PROBLEM – Output each entry below as it stands, leaving out every picture.

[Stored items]
********

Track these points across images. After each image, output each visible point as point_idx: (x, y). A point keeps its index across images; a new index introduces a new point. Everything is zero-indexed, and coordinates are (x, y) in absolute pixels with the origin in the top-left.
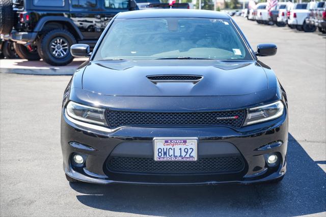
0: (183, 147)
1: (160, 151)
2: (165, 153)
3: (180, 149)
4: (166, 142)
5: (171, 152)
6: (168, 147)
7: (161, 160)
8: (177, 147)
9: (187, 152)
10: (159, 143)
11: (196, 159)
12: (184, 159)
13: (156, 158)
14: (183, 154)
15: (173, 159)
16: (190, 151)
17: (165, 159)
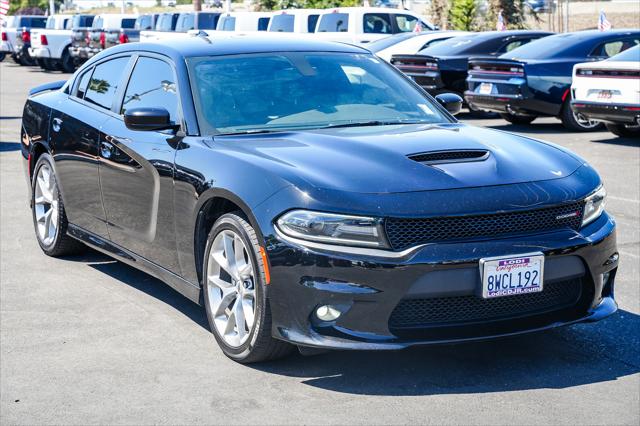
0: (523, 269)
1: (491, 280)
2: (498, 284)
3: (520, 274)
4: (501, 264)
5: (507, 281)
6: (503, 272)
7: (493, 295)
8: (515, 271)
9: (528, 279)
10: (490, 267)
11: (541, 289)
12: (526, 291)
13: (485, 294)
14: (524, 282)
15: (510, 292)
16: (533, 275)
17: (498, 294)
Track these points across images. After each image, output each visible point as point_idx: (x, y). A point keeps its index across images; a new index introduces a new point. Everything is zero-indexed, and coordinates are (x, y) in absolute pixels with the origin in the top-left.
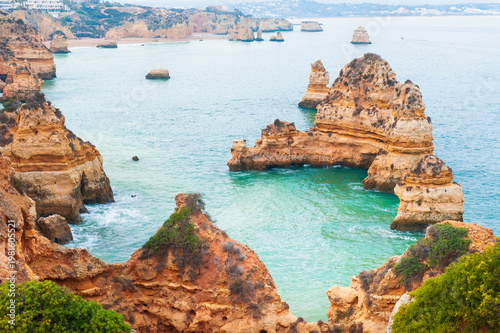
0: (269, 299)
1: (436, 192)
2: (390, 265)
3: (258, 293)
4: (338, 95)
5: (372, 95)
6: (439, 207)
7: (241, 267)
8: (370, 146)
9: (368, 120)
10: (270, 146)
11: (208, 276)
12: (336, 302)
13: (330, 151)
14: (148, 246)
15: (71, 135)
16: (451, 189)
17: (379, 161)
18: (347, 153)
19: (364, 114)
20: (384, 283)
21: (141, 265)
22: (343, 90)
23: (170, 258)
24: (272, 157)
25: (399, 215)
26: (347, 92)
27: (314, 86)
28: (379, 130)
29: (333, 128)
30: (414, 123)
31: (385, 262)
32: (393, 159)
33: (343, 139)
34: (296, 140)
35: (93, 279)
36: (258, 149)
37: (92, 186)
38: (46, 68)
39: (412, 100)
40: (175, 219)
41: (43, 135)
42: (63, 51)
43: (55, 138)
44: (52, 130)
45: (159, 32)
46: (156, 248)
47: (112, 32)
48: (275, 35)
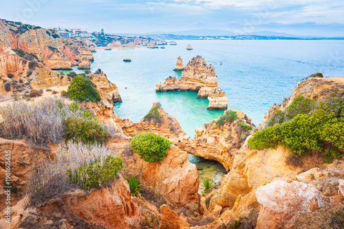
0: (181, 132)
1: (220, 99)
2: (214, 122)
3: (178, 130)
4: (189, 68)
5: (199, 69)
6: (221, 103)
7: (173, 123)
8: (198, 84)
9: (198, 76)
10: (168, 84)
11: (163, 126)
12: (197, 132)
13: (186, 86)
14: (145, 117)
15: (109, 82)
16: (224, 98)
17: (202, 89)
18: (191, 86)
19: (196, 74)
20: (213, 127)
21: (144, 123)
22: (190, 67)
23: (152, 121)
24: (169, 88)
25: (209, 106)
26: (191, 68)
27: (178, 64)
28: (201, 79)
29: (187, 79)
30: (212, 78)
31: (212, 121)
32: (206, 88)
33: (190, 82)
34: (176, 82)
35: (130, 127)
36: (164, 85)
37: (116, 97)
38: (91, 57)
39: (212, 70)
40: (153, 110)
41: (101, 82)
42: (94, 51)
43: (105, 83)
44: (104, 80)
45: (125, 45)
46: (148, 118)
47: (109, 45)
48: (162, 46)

********

ANSWER SPACE –
Track these points across images. After each image, output each visible point as point_idx: (x, y). A point keeps its index across images; a new index introduces a new point. Everything is zero-indexed, and coordinates are (x, y) in absolute pixels with the origin in the top-left.
0: (183, 147)
1: (160, 151)
2: (165, 153)
3: (180, 149)
4: (166, 142)
5: (171, 152)
6: (168, 147)
7: (161, 160)
8: (177, 147)
9: (187, 152)
10: (159, 143)
11: (196, 159)
12: (184, 159)
13: (156, 158)
14: (183, 154)
15: (173, 159)
16: (190, 151)
17: (165, 159)
0: (523, 269)
1: (491, 280)
2: (498, 284)
3: (520, 274)
4: (501, 264)
5: (507, 281)
6: (503, 272)
7: (493, 295)
8: (515, 271)
9: (528, 279)
10: (490, 267)
11: (541, 289)
12: (526, 291)
13: (485, 294)
14: (524, 282)
15: (510, 292)
16: (533, 275)
17: (498, 294)
Track these points across images. After each image, output each visible point as point_idx: (x, y). A point keeps its index across images; a new index introduces a new point. Everything is zero-indexed, and coordinates are (x, y) in absolute pixels with the origin in the top-left.
0: (269, 299)
1: (436, 192)
2: (390, 265)
3: (258, 293)
4: (338, 95)
5: (372, 95)
6: (439, 207)
7: (241, 267)
8: (370, 146)
9: (368, 120)
10: (270, 146)
11: (208, 276)
12: (336, 302)
13: (330, 151)
14: (148, 246)
15: (71, 135)
16: (451, 189)
17: (379, 161)
18: (347, 153)
19: (364, 114)
20: (384, 283)
21: (141, 265)
22: (343, 90)
23: (170, 258)
24: (272, 157)
25: (399, 215)
26: (347, 92)
27: (314, 86)
28: (379, 130)
29: (333, 128)
30: (414, 123)
31: (385, 262)
32: (393, 159)
33: (343, 139)
34: (296, 140)
35: (93, 279)
36: (258, 149)
37: (92, 186)
38: (46, 68)
39: (412, 100)
40: (175, 219)
41: (43, 135)
42: (63, 51)
43: (55, 138)
44: (52, 130)
45: (159, 32)
46: (156, 248)
47: (112, 32)
48: (275, 35)
0: (181, 132)
1: (220, 99)
2: (214, 122)
3: (178, 130)
4: (189, 68)
5: (199, 69)
6: (221, 103)
7: (173, 123)
8: (198, 84)
9: (198, 76)
10: (168, 84)
11: (163, 126)
12: (197, 132)
13: (186, 86)
14: (145, 117)
15: (109, 82)
16: (224, 98)
17: (202, 89)
18: (191, 86)
19: (196, 74)
20: (213, 127)
21: (144, 123)
22: (190, 67)
23: (152, 121)
24: (169, 88)
25: (209, 106)
26: (191, 68)
27: (178, 64)
28: (201, 79)
29: (187, 79)
30: (212, 78)
31: (212, 121)
32: (206, 88)
33: (190, 82)
34: (176, 82)
35: (130, 127)
36: (164, 85)
37: (116, 97)
38: (91, 57)
39: (212, 70)
40: (153, 110)
41: (101, 82)
42: (94, 51)
43: (105, 83)
44: (104, 80)
45: (125, 45)
46: (148, 118)
47: (109, 45)
48: (162, 46)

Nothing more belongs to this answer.